Passent les jours, le rythme s'accélère, la pression monte. Nous savons enfin combien de doses nous allons avoir, mais il y a trop de broutards, qui sera prioritaire ? Nous commençons à faire des choix, quitte à vexer, pour la survie des exploitations. Faut-il favoriser les négociants, clef de la vente pour les éleveurs, ou les éleveurs directement ? Je vous laisse imaginer l'ambiance.
Nous commençons à prendre des contacts avec les vétérinaires voisins pour savoir s'ils n'auraient pas trop de doses.
Nous établissons un planning prévisionnel avec notre DSV pour essayer de prévoir l'arrivée des nouveaux lots de vaccins. Je ne lui aurais jamais autant parlé, à celui-là !
Nous passons également du temps avec les responsables des laboratoires d'analyses vétérinaires de la région afin de comparer la réactivité et les tarifs. Qui a une navette, qui répond le jour même, combien ça coûte ?
Le téléphone chauffe, mais tout prend forme. Dans la douleur.

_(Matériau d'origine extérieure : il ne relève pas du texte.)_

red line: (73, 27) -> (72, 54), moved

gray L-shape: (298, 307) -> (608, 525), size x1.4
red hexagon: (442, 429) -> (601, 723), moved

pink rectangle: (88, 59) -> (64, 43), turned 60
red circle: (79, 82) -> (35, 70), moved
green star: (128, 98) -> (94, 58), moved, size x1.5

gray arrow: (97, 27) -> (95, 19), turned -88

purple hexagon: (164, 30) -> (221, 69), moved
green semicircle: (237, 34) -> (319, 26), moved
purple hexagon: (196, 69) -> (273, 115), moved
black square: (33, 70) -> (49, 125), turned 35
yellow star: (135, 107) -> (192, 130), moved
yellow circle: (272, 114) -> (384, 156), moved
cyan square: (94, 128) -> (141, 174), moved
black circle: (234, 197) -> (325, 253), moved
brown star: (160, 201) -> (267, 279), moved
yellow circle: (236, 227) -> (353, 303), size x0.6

Et puis, avant hier, je reçois un coup de fil d'un négociant, sa voix hésite, moitié rire, moitié larme, moitié rage. Au moins.

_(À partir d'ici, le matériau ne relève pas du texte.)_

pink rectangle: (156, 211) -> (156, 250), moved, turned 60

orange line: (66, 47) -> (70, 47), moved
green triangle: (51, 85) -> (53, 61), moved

"Et tu sais quoi Fourrure ?
- Heuuu, ils se fichent du prévisionnel ? Je t'avais prévenu, ils n'ont pas le contrôle de l'arrivée des doses.
- Non, laisse tomber ça : nous ne sommes pas en zone réglementée.
- Hein ? Mais si, depuis le 15.
- Non, j'ai reçu un fax de la fédé. L'arrêté n'est pas sorti !
- Faxe moi ça, que je téléphone au DSV !"

L'arrêté n'a pas été pris.
Nous sommes toujours en zone indemne : il n'y a pas assez de doses vaccinales.
Quand il y en aura assez, ils publieront.

Quand ?
Quand il y en aura assez.

Notre plan de prophylaxie s'effondre.

Les éleveurs ont vendu trop tôt certains broutards.

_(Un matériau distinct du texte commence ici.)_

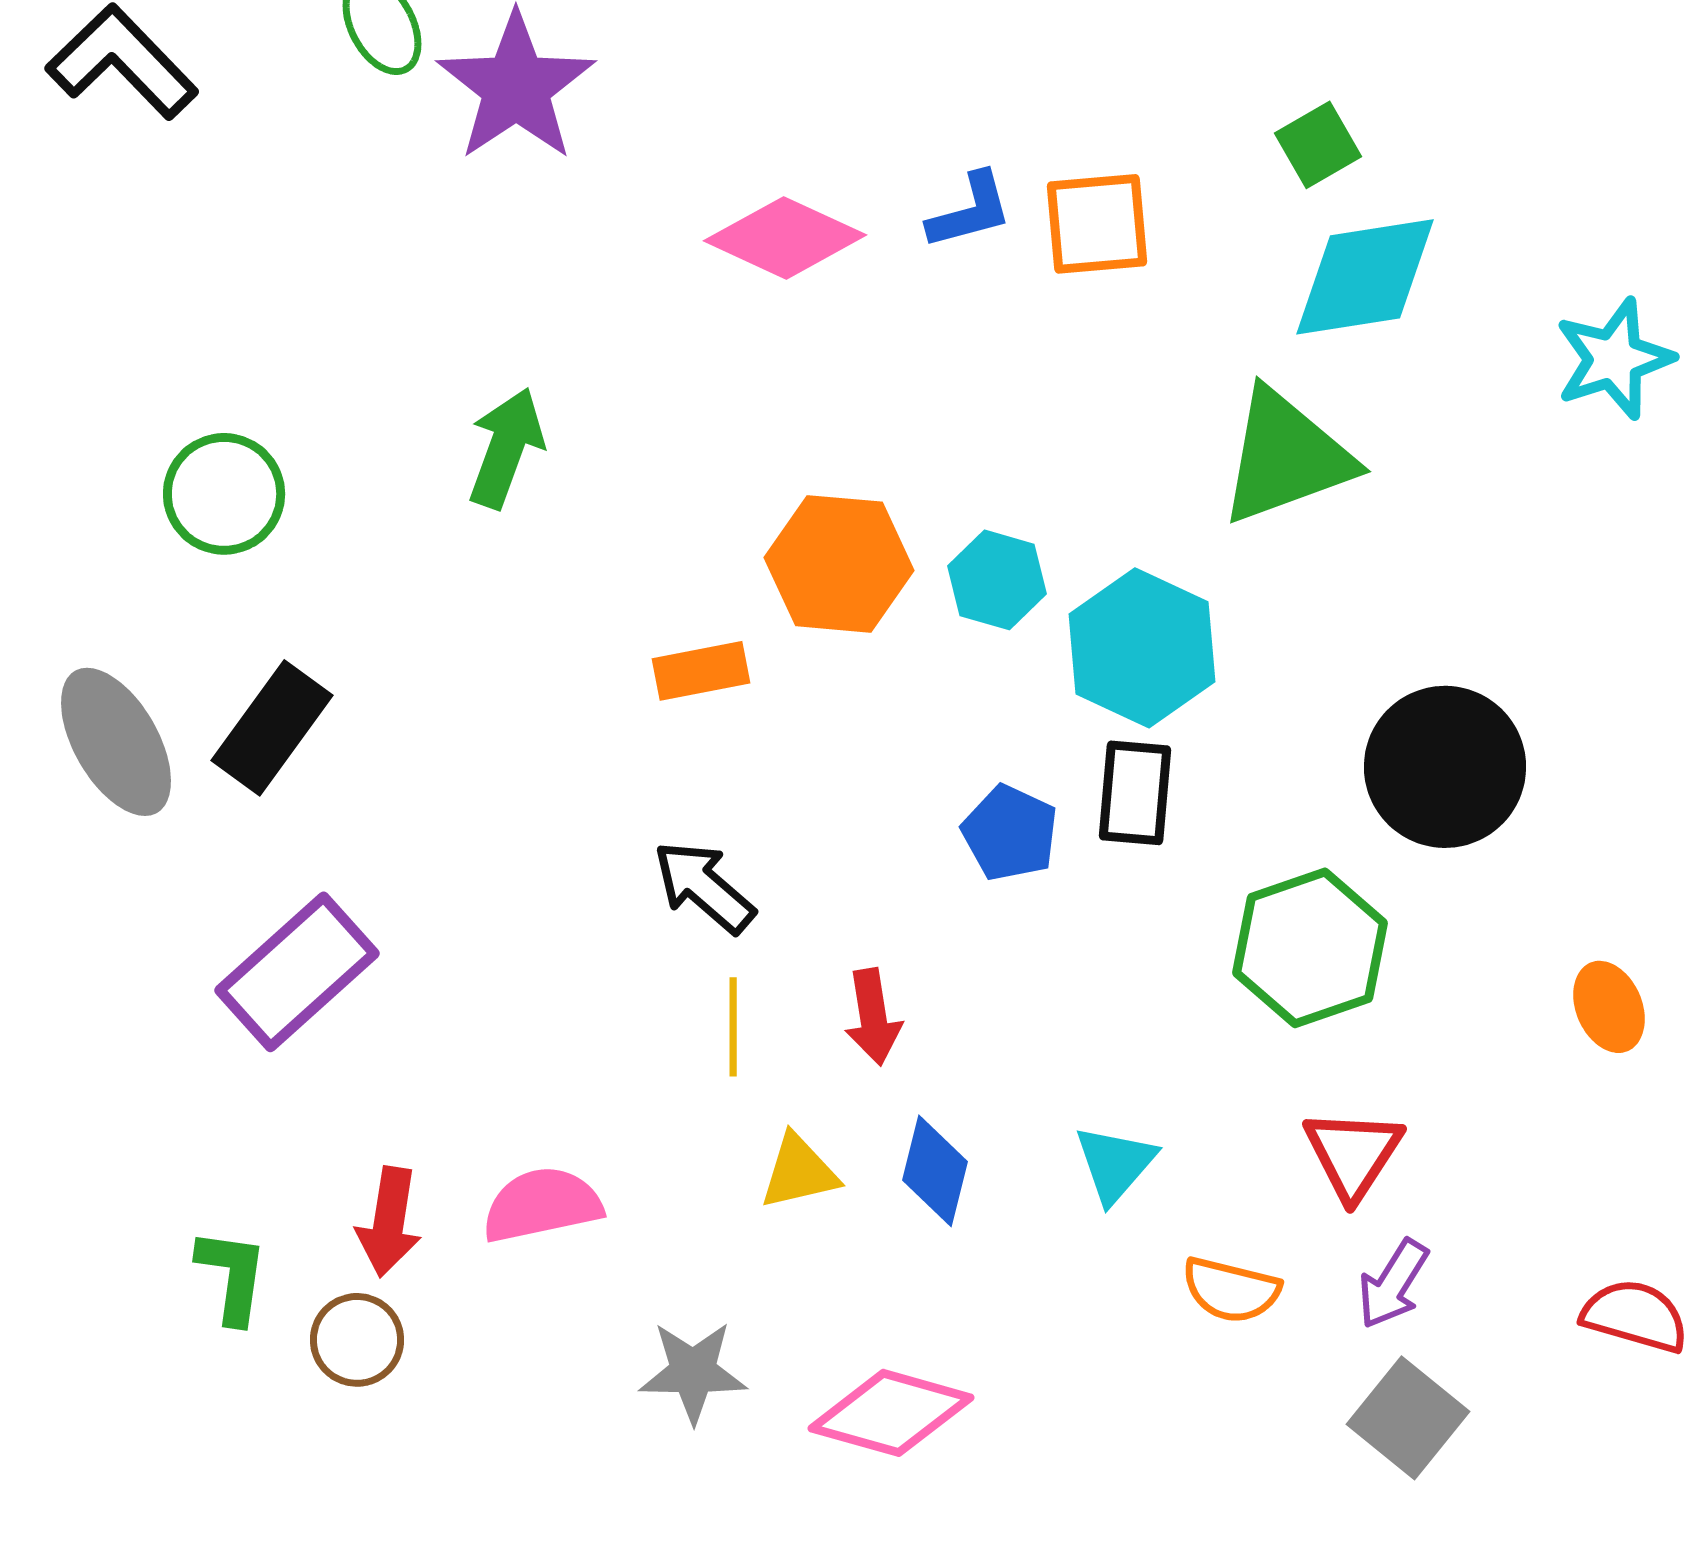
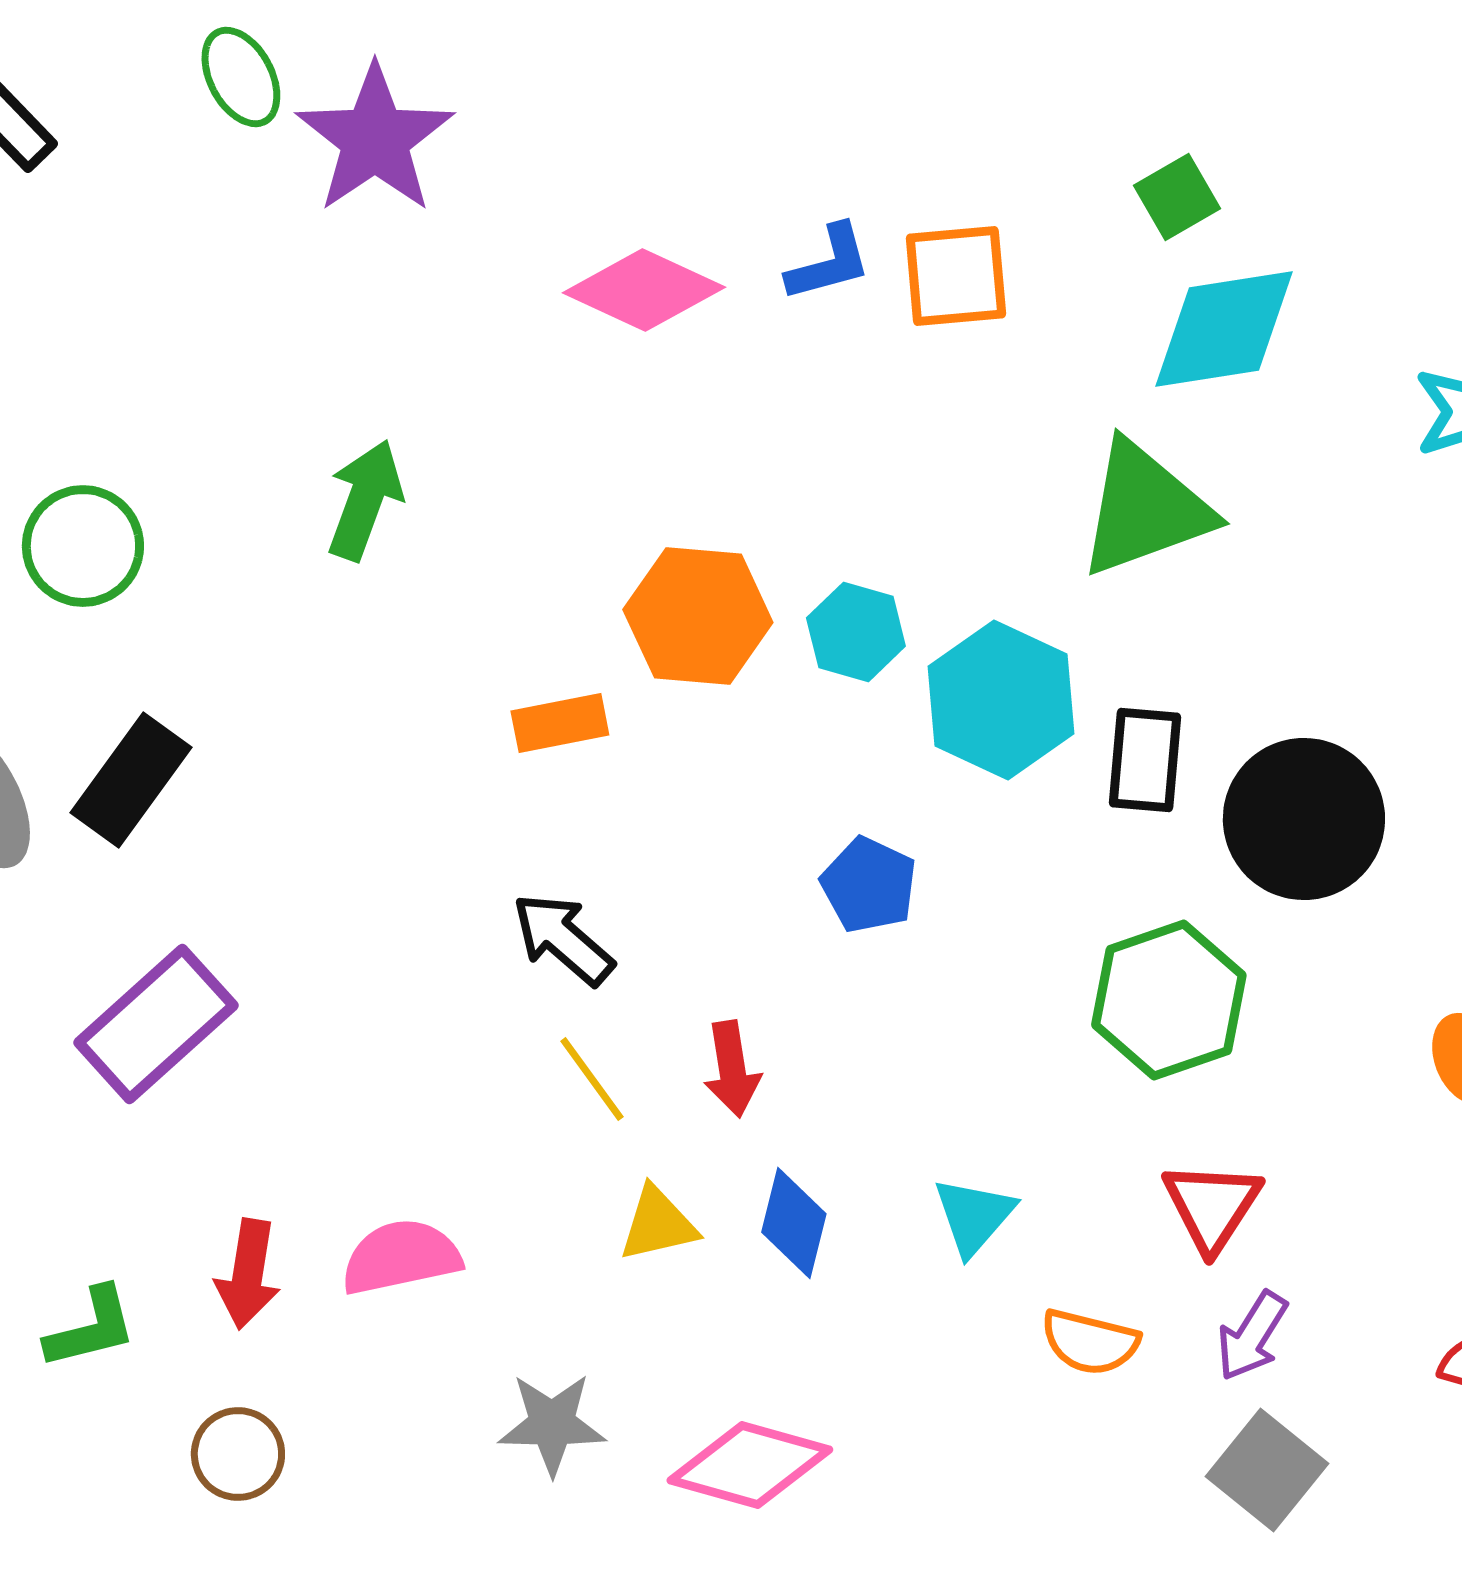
black rectangle: (1135, 793) -> (1145, 760), moved
yellow line: (733, 1027) -> (592, 1079), turned -36
green L-shape: (232, 1276) -> (91, 1328), turned 68
brown circle: (357, 1340) -> (238, 1454), moved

Les animaux venus de zones réglementées chez le négociant ne sont plus tous en règle puisque nous ne somme "plus" une zone réglementée, les protocoles sont différents. On en fait quoi ?
Les certificats d'exportations ne sont plus valables, les lettres A/R pour leur expédition n'ont pas fini de fonctionner.

La filière cale à nouveau, l'incertitude est totale. Les chauffeurs italiens piétinent sur le parking autour de leurs camions désinsectisés. On recommence à vendre des broutards de zones indemnes, alors ? Mais si ils publient demain, ils seront bloqués dans le centre de rassemblement. C'est invivable.

Et les éleveurs, quand ils vont savoir, ils vont dire quoi ?

Tout ça, pour ça ?

Parce que le ministère n'avait pas prévu ? Alors qu'il a tous les chiffres ?

EDITION du 23 juin : et paf on repasse en zone réglementée. Tiens, chez les voisins, ils avaient le vaccin et ils ont vacciné, alors qu'ils étaient en zone indemne. Ne vous inquiétez pas, la France gère.